Elizabeth Warren Launches Exploratory Committee, Suggesting 2020 Presidential Run
Massachusetts Democratic Sen. Elizabeth Warren announced Monday that she is taking formal steps to run for the Democratic presidential nomination in 2020.
The Federal Election Commission filing allows Warren to create an exploratory committee to consider a 2020 campaign. That move allows her to take leftover cash from her 2018 Senate re-election campaign and use it toward a presidential run, NBC reported.
Warren is the first of what are expected to be numerous Democratic candidates to take this step. Fellow Democratic Sens. Kamala Harris of California and Cory Booker of New Jersey have been making visits to early primary states.

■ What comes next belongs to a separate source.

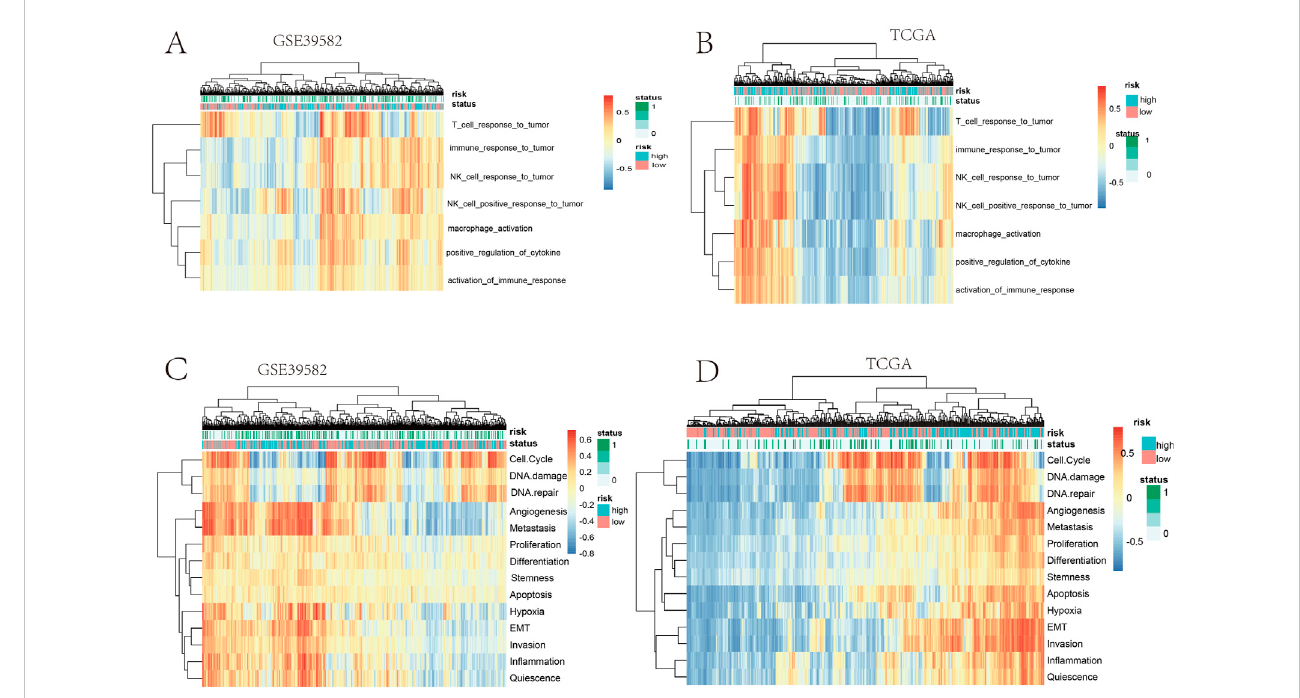
FIGURE 2 (A,B) Heatmap clustering oftheriskscore andimmunesignatures inthetraining cohort. (C,D) Heatmap clustering of theriskscore and tumor signatures in the validation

Democratic Congressman Robert “Beto” O’Rourke of Texas has said he will make a decision about the race in January. O’Rourke attracted widespread national attention in his November loss to incumbent Republican Sen. Ted Cruz.

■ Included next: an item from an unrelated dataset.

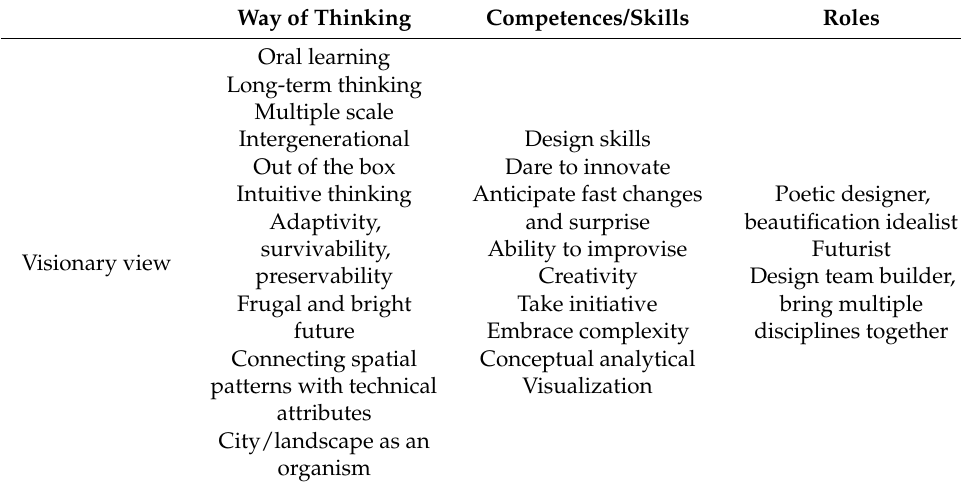
Table 2. Desired skills and roles for the future urban professional.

Former Vice President Joe Biden, who tops most polls of potential Democratic candidates, and Sen. Bernie Sanders of Vermont, who challenged former Secretary of State Hillary Clinton for the 2016 nomination, are also major names in a field that can range from 10 to 25 candidates, depending on who makes the list.

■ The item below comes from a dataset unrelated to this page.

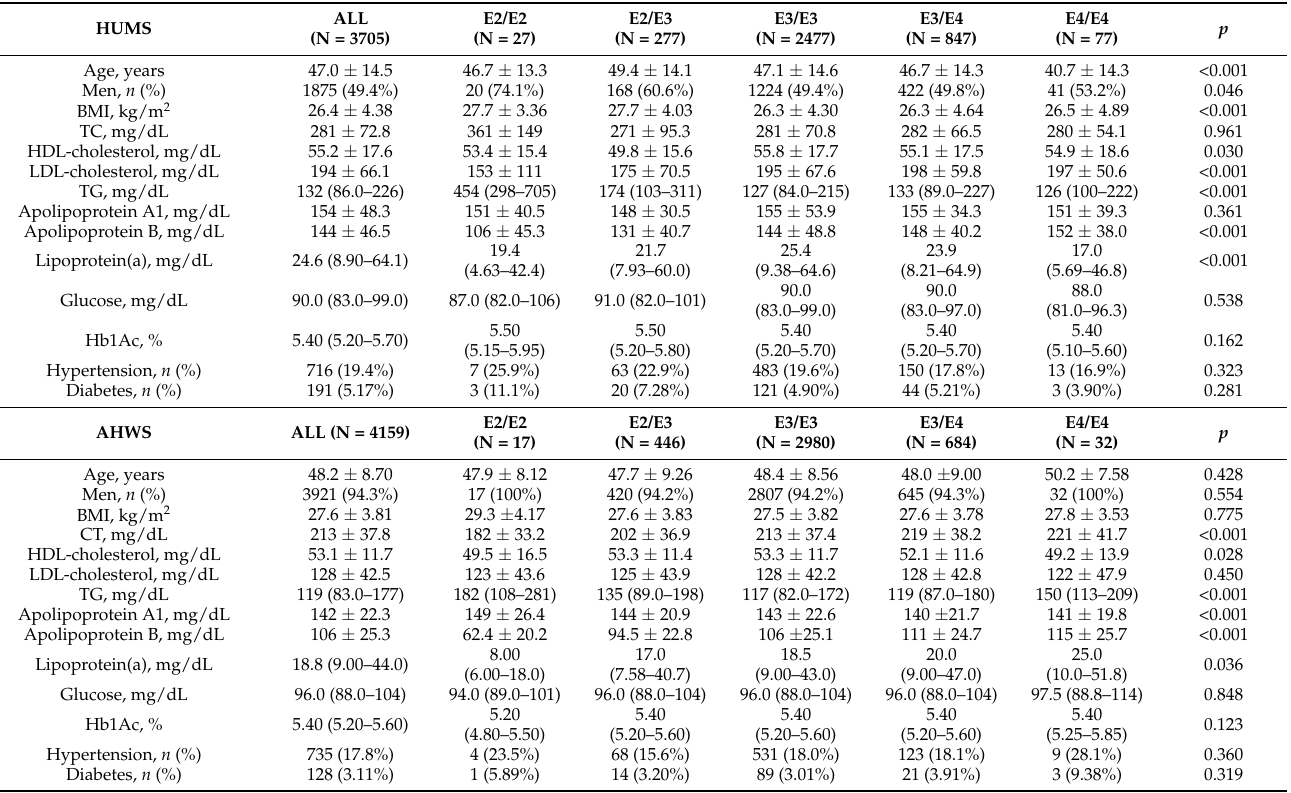
Table 2. Clinical and biochemical characteristics according to APOE genotype in both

Polling that has been done to date shows Warren usually in receiving single-digit support while Biden, O’Rourke and Sanders usually trend toward the top.
Her announcement drew some mockery from conservative critics.
Huge day for Native Americans everywhere. https://t.co/iTFELFDWBi
— Clay Travis (@ClayTravis) December 31, 2018
Warren called her campaign a battle against the “dark path” of special interests and said she would fight political corruption that “is poisoning our democracy.”
“Our government is supposed to work for all of us, but instead, it has become a tool for the wealthy and well-connected,” she said in a video announcing her the exploratory committee. “If we organize together, if we fight together, if we persist together, we can win.”
“America’s middle class is under attack,” she added in the video. “How did we get here? Billionaires and big corporations decided they wanted more of the pie, and they enlisted politicians to cut ’em a fatter slice.”
Warren is a rabid critic of President Donald Trump, who has called Warren “Pohahontas” in reference to Warren’s claim to be descended from an ancestor who was part Cherokee.
Warren released a DNA test that said it is possible she has a Cherokee ancestor, but that only brought controversy upon her.
Cherokee Nation Secretary of State Chuck Hoskin Jr. said Warren had undermined “tribal interests.”
“Using a DNA test to lay claim to any connection to the Cherokee Nation or any tribal nation, even vaguely, is inappropriate and wrong,” Hoskin said in a statement, according to CNN.
@SenWarren was outwitted by @realDonaldTrump on the #Pocahontas taunt with her DNA test. She came off looking foolish and offending many Native Americans by claiming Cherokee heritage. And she still didn’t apologize for being a #boxchecker. I don’t think she could beat Trump.
— ?Jenna?Nand? (@JothikaN) December 31, 2018
Last month, the Boston Globe, Warren’s hometown newspaper, suggested in an editorial that Warren should sit out the 2020 campaign.
“Warren missed her moment in 2016, and there’s reason to be skeptical of her prospective candidacy in 2020. While Warren won re-election, her margin of victory in November suggests there’s a ceiling on her popularity,” the Globe wrote in an editorial, noting that other candidates appear to have more enthusiasm behind them than does Warren.
“While Warren is an effective and impactful senator with an important voice nationally, she has become a divisive figure. A unifying voice is what the country needs now after the polarizing politics of Donald Trump,” the Globe wrote.